Grand Duc zog sehr schnell seine Pistole aus dem Waffengurt und richtete sie auf sein Gegenüber. Er war jetzt froh darüber, in der Zwischenzeit die Waffenkammer der „Saint Vincent“ aufgesucht und sich dort mit einer neuen Pistole und trockenem Pulver versehen zu haben. Alle anderen Waffen außer seinem Entermesser hatte er ja bei seinem unfreiwilligen Bad in der Lagune verloren.

„Fein hast du dir das ausgedacht, aber daraus wird nichts“, sagte er drohend. Er blickte auch zu den drei anderen, die nach wie vor ziemlich verstört am Schanzkleid standen und zu ihnen herüberschauten. Sicher, sie konnten ihn zu viert überwältigen, aber einen würde er durch den Pistolenschuß töten, und einen zweiten würde er durch einen Streich mit dem Entermesser wohl ebenfalls auf die Höllenfahrt schikken, ehe die beiden anderen ihm zu Leibe rückten. Unter diesem Aspekt fehlte den vier Kerlen der Mumm zu einem raschen Ausfall.

Grand Duc winkte ihnen mit der Pistole zu. „Los, ihr entert jetzt in die Jolle ab. Begeht bloß keine Dummheiten. Der erste, der irgendwelche Tricks versucht, kriegt eine Kugel. Picou!“ Er schritt an dem Kerl, der ihn zur Flucht hatte überreden wollen, vorbei, behielt ihn aber im Augen. „Picou!“ rief er noch einmal.

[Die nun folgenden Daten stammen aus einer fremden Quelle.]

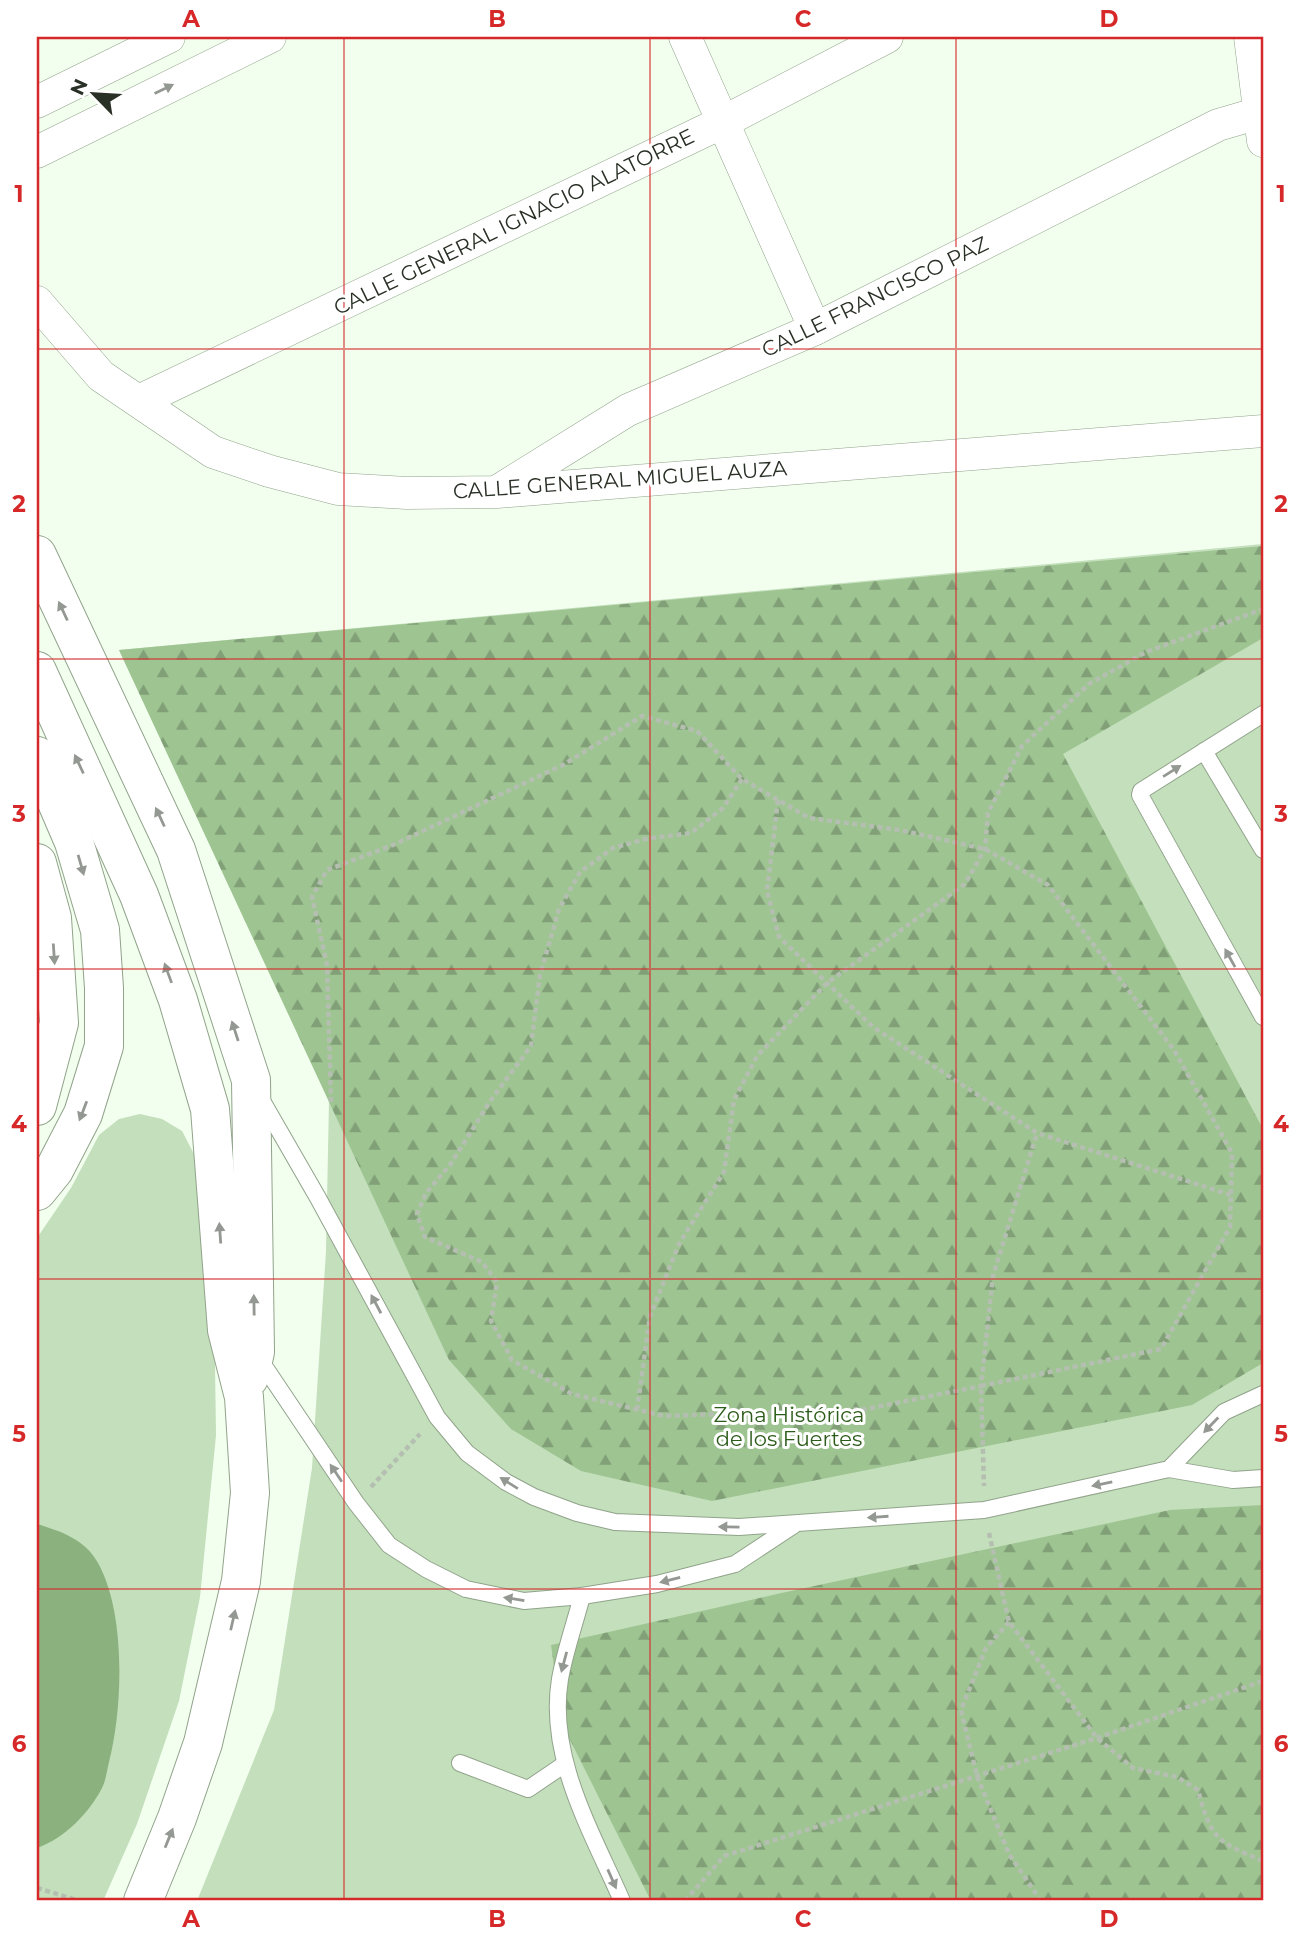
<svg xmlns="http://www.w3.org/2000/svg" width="1300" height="1938" viewBox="0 0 1300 1938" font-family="Montserrat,sans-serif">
<defs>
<pattern id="forest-firs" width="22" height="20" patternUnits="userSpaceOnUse" patternTransform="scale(1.75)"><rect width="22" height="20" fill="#9ec492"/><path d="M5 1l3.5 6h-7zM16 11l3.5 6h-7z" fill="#81a077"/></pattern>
</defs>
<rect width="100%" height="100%" fill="#f2feee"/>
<g fill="#c3dfbb">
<path d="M1263,544V1901H197L274,1710L312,1468L326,1251L329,1101L119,650Z"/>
<path d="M140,1114L162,1119L182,1131L194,1154L214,1300L216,1435L200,1597L179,1701L137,1824L103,1901H37V1238L71,1188L99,1135L119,1119Z"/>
</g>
<g fill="url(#forest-firs)">
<path d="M1263,546V638L1063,754L1263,1129V1363L1192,1405L712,1501L581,1471L511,1429L449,1360L119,650Z"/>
<path d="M1263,1505V1901H651L562,1724L551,1645L777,1594L1170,1510Z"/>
</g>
<path fill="#8bb17f" d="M37,1524C60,1531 85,1539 98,1563C126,1613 123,1708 109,1762C107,1770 106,1780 102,1788C89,1813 65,1838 37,1848Z"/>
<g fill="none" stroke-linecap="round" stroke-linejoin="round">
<g stroke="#91a38b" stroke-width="18">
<g id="service">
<path d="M1263,714L1141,791L1140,795L1263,1017"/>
<path d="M1204,751L1263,850"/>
<path d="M261,1099L318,1198L437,1417L467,1453L506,1482L534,1497L577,1513L615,1522L739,1527L984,1510L1169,1469L1224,1412L1263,1394"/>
<path d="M258,1357L356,1503L389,1545L426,1569L466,1589L524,1601L582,1596L657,1584L735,1564L794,1525"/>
<path d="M1169,1469L1233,1480L1263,1478"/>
<path d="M582,1596C575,1623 565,1651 560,1679C547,1757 592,1832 622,1901"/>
<path d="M460,1763L528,1789L565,1764"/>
</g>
</g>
<g stroke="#91a38b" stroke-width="33">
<g id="minor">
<path d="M685,37L815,329"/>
<path d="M1250,37L1263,141"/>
<path d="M37,102L169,37"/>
<path d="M37,152L270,37"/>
<path d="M37,302L101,376L213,452L269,471L338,489L407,493L497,492L1263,431"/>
<path d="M139,401L723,122L887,37"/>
<path d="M501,489L628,410L815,329L1218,125L1259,113"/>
</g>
</g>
<g stroke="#91a38b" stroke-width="40">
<g id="secondary">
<path d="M37,555L176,850L251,1080L255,1352L249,1378"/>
<path d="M37,671L139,895L178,1000L210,1109L227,1330L244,1397L250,1493L241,1581L203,1743L177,1818L143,1901"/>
<path d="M37,756L74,842L100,930L104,988V1046L83,1114L54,1170L37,1191"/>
<path d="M37,863L52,918L59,1023L37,1106"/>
</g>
</g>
<g stroke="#b5bfb1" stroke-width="4.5" stroke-dasharray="5 3.5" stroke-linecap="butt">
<path d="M742,779L723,808L691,833L645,839L613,848L580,872L559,909L540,975L531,1046L491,1100L450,1165L426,1193L417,1214L425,1237L482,1262L497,1282L491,1321L512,1360L572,1394L664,1416L866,1409L981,1386L993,1276L1037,1133"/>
<path d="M778,800L767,891L779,937L873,1027L1037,1133L1231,1195"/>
<path d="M331,1102L327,965L312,897L327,870L393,845L563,765L642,716L697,731L742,779L809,818L900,830L985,849L1048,885L1174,1050L1232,1153L1230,1227L1161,1349L981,1386L984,1486"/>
<path d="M637,1410L650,1316L679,1244L724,1172L734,1100L757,1056L827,983L965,884L985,849L988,813L1022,746L1089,684L1146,652L1263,609"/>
<path d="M371,1487L420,1434"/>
<path d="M989,1533L1009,1622L1097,1738L1133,1768L1177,1777L1198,1790C1211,1840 1218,1842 1263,1861"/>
<path d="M1009,1622L986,1648L961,1710L977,1776L1009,1854L1041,1901"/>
<path d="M37,1888L80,1901"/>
<path d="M685,1901L724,1856L1097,1738L1263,1681"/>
</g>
<use href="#service" stroke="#fff" stroke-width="16"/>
<use href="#minor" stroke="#fff" stroke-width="32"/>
<use href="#secondary" stroke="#fff" stroke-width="38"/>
</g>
<defs><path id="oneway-solid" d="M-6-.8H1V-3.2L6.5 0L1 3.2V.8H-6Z" transform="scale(1.75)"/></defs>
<g fill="#949892">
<use href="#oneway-solid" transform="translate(164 89) rotate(-26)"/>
<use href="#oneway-solid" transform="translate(63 611) rotate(-115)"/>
<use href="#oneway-solid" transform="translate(79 764) rotate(-115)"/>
<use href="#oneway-solid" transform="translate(1172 771) rotate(-32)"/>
<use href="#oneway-solid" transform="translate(160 817) rotate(-115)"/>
<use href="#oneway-solid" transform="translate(81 865) rotate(74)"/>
<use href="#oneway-solid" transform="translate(54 954) rotate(86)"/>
<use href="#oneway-solid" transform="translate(1230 958) rotate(-119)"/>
<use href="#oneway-solid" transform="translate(168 973) rotate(-110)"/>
<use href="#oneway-solid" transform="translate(235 1031) rotate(-108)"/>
<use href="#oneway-solid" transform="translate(83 1111) rotate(111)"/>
<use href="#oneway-solid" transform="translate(220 1233) rotate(-94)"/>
<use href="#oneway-solid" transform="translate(376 1304) rotate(-118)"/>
<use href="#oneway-solid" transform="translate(254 1305) rotate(-91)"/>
<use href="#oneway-solid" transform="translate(1211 1425) rotate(134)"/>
<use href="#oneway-solid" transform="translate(336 1473) rotate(-124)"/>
<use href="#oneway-solid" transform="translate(509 1483) rotate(-148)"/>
<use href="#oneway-solid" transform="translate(1102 1484) rotate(168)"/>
<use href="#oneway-solid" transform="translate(878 1517) rotate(176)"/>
<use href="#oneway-solid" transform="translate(729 1527) rotate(-179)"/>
<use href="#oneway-solid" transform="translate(670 1580) rotate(166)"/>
<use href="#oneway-solid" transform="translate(514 1599) rotate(-171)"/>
<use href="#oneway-solid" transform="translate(233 1620) rotate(-77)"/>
<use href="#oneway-solid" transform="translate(564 1662) rotate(105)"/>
<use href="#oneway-solid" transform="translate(169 1838) rotate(-68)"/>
<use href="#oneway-solid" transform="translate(612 1879) rotate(66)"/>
</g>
<path fill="none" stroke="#d62828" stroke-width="2" stroke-opacity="0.55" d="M344,37V1901M650,37V1901M956,37V1901M37,349H1263M37,659H1263M37,969H1263M37,1279H1263M37,1589H1263"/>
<g text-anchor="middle" stroke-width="6" stroke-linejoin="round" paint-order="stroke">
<g font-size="21" fill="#293026" stroke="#fff">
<text transform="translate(514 222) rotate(-26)" y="7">CALLE GENERAL IGNACIO ALATORRE</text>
<text transform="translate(875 297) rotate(-26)" y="7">CALLE FRANCISCO PAZ</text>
<text transform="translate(620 480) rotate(-4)" y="7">CALLE GENERAL MIGUEL AUZA</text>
</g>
<g font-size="21" fill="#2c5c19" stroke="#fff">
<text x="789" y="1422">Zona Histórica<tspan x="789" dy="24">de los Fuertes</tspan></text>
</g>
</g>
<rect width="1300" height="1938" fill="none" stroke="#ffffff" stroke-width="77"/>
<g transform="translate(94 94) rotate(295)" stroke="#ffffff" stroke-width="5" paint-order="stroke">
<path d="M0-5L12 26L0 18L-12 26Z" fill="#293026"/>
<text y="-10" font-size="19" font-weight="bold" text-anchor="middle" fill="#293026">N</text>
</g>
<rect x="38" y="38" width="1224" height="1861" fill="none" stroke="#d62828" stroke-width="2.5"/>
<g font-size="23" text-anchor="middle" font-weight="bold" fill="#d62828">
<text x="191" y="27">A</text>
<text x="497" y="27">B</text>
<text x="803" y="27">C</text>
<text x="1109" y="27">D</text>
<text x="19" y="202">1</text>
<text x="1281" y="202">1</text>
<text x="19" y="512">2</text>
<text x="1281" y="512">2</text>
<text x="19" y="822">3</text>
<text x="1281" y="822">3</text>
<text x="19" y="1132">4</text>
<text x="1281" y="1132">4</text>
<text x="19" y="1442">5</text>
<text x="1281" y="1442">5</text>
<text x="19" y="1752">6</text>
<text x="1281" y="1752">6</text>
<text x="191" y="1927">A</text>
<text x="497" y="1927">B</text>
<text x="803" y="1927">C</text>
<text x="1109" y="1927">D</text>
</g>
</svg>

„Ja, wir sind mit dem Ausösen fertig!“ meldete Picou aus der Jolle.

„Dann steig jetzt wieder herauf und bring die beiden anderen mit“, ordnete Grand Duc an. „Ihr übernehmt die Ankerwache. Ich steige mit diesen vier Hurensöhnen hier in die Jolle und lasse mich zu Masot hinüberpullen.“

Picou enterte als erster an der Jakobsleiter auf, sein Kopf erschien hinter dem Schanzkleid. „Paß auf“, raunte er dem Riesen zu. „Die werden alles versuchen, um der Bestrafung durch Masot zu entgehen.“

„Gib mir deine Pistole“, sagte Grand Duc. „Besorg dir eine neue aus der Waffenkammer.“ Er nahm die Miqueletschloß-Pistole aus Picous Hand entgegen, steckte sie sich in den Gurt und nickte dem Kumpanen zu.

Mit zwei Pistolen, einem Entermesser und einem Messer konnte er sich besser gegen die vier Kerle behaupten. Er trug sein kleines Arsenal mit sich auf die Heckducht der Jolle hinunter, sobald Picou und die zwei anderen Piraten wieder an Deck waren, setzte sich hin und wartete darauf, daß die vier zu ihm abenterten.